WORK TO COMPLETE
Copy out the entries that follow exactly, leaving out the pictures.
[GIVEN ENTRIES — start]
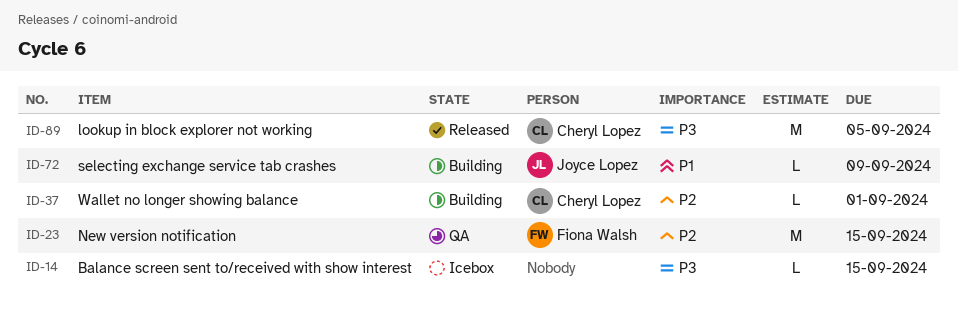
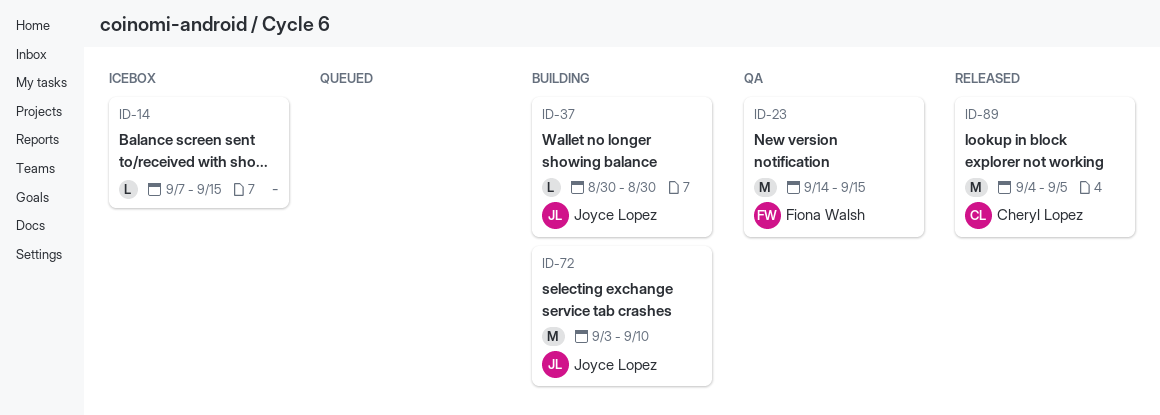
ID-37, owner: Cheryl Lopez -> Joyce Lopez
ID-37, due: Sep 1 -> Aug 30
ID-72, estimate: L -> M
ID-72, due: Sep 9 -> Sep 10

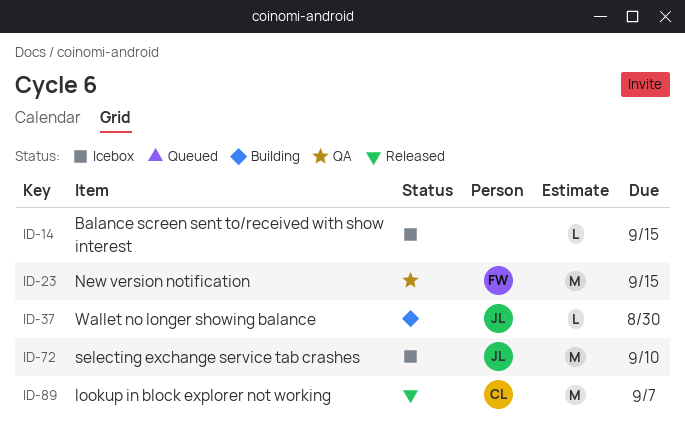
ID-72, status: Building -> Icebox
ID-89, due: Sep 5 -> Sep 7

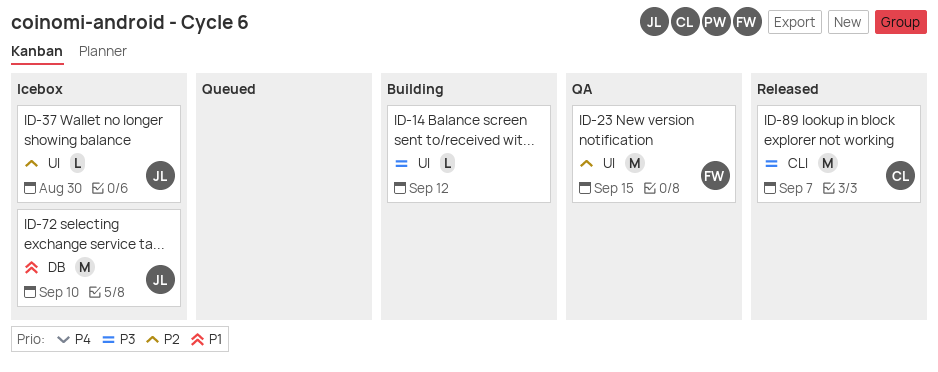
ID-14, status: Icebox -> Building
ID-14, due: Sep 15 -> Sep 12
ID-37, status: Building -> Icebox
[GIVEN ENTRIES — finish]
WRITTEN ANSWER
ID-37, owner: Cheryl Lopez -> Joyce Lopez
ID-37, due: Sep 1 -> Aug 30
ID-72, estimate: L -> M
ID-72, due: Sep 9 -> Sep 10

ID-72, status: Building -> Icebox
ID-89, due: Sep 5 -> Sep 7

ID-14, status: Icebox -> Building
ID-14, due: Sep 15 -> Sep 12
ID-37, status: Building -> Icebox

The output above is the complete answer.